■ Problem to solve
Copy exactly the line that contains "293 255 1.26" plus all remaining lines of the data, and leave out every line before it.

============

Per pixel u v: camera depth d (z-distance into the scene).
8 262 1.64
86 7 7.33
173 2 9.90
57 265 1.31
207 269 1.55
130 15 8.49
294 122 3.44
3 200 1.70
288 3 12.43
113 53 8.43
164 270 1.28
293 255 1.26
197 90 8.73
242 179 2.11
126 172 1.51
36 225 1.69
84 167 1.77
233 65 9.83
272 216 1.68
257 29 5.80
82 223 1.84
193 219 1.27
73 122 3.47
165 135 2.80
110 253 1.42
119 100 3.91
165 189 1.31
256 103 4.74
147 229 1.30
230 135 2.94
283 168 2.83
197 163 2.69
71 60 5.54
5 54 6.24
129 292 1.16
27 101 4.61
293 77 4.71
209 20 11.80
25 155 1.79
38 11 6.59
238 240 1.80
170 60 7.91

============

■ Answer for this exercise
293 255 1.26
197 90 8.73
242 179 2.11
126 172 1.51
36 225 1.69
84 167 1.77
233 65 9.83
272 216 1.68
257 29 5.80
82 223 1.84
193 219 1.27
73 122 3.47
165 135 2.80
110 253 1.42
119 100 3.91
165 189 1.31
256 103 4.74
147 229 1.30
230 135 2.94
283 168 2.83
197 163 2.69
71 60 5.54
5 54 6.24
129 292 1.16
27 101 4.61
293 77 4.71
209 20 11.80
25 155 1.79
38 11 6.59
238 240 1.80
170 60 7.91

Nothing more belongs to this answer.